Sheep are also environmental bad guys… 😉

Now a team of researchers lead by David Wilkinson have calculated how much methane may have been produced by large herbivorous dinosaurs, the so called sauropods including e.g. Apatosaurus, and their best estimates suggest 520 million tonnes of methane per year. A truly staggering amount as this equals the total combined methane emissions per year from all sources on Earth, i.e. from all animals and all human activities. 

     Sauropods probably had big guts containing lots of methane producing microbes!

The mean global temperature during the Mesozoic is estimated to have been 10 degrees Celsius warmer than today. Interestingly the Jurassic and Cretaceous periods are in general considered to have been periods of high diversity and productivity, both at sea and on land, despite the high levels of carbondioxide in the atmosphere.

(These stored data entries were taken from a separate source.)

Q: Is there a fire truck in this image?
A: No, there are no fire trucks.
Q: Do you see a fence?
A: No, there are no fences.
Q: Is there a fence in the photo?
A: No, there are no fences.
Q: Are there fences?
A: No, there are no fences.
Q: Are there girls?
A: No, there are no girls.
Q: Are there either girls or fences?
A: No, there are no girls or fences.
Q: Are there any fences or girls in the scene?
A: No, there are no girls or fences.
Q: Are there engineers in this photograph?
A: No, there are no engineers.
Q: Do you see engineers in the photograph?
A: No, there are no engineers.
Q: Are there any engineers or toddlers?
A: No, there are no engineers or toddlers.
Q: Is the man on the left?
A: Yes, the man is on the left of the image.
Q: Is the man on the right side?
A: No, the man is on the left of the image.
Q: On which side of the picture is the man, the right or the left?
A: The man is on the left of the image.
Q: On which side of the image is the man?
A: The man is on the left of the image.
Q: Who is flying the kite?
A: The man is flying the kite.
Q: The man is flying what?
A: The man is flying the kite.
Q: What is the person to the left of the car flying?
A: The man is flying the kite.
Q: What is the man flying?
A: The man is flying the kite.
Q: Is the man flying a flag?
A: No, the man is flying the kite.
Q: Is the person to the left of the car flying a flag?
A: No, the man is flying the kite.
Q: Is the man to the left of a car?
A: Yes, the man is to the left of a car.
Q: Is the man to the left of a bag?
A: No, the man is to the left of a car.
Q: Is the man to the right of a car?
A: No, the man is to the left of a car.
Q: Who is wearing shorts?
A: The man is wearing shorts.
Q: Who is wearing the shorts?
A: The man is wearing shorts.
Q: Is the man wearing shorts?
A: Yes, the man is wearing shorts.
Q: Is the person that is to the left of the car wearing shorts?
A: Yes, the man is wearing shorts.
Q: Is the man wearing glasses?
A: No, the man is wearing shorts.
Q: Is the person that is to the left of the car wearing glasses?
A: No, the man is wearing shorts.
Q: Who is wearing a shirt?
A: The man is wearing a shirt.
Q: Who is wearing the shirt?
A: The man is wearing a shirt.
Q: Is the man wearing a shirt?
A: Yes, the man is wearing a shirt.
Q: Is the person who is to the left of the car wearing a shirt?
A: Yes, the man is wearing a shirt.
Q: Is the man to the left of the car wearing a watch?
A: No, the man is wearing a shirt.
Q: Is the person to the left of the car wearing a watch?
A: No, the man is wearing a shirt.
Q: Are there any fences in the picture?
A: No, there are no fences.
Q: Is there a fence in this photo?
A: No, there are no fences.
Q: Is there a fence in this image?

So how come we fear carbondioxide and methane emissions today?

The key issue is probably time. Our planet; its interacting animals and plants, minerals and rocks, needs time to adapt to environmental changes. Fast injection of huge amounts of greenhouse gases to the atmosphere, whether from massive volcanism or from anthropogenic emissions, can shift climatic zones and cause major disruptions in ecosystems.

Perhaps the methane farts from the herbivorous dinosaur populations only sustained the greenhouse climate that was initiated at the end-Triassic?

Perhaps they didn’t really make things worse…just kept things normal?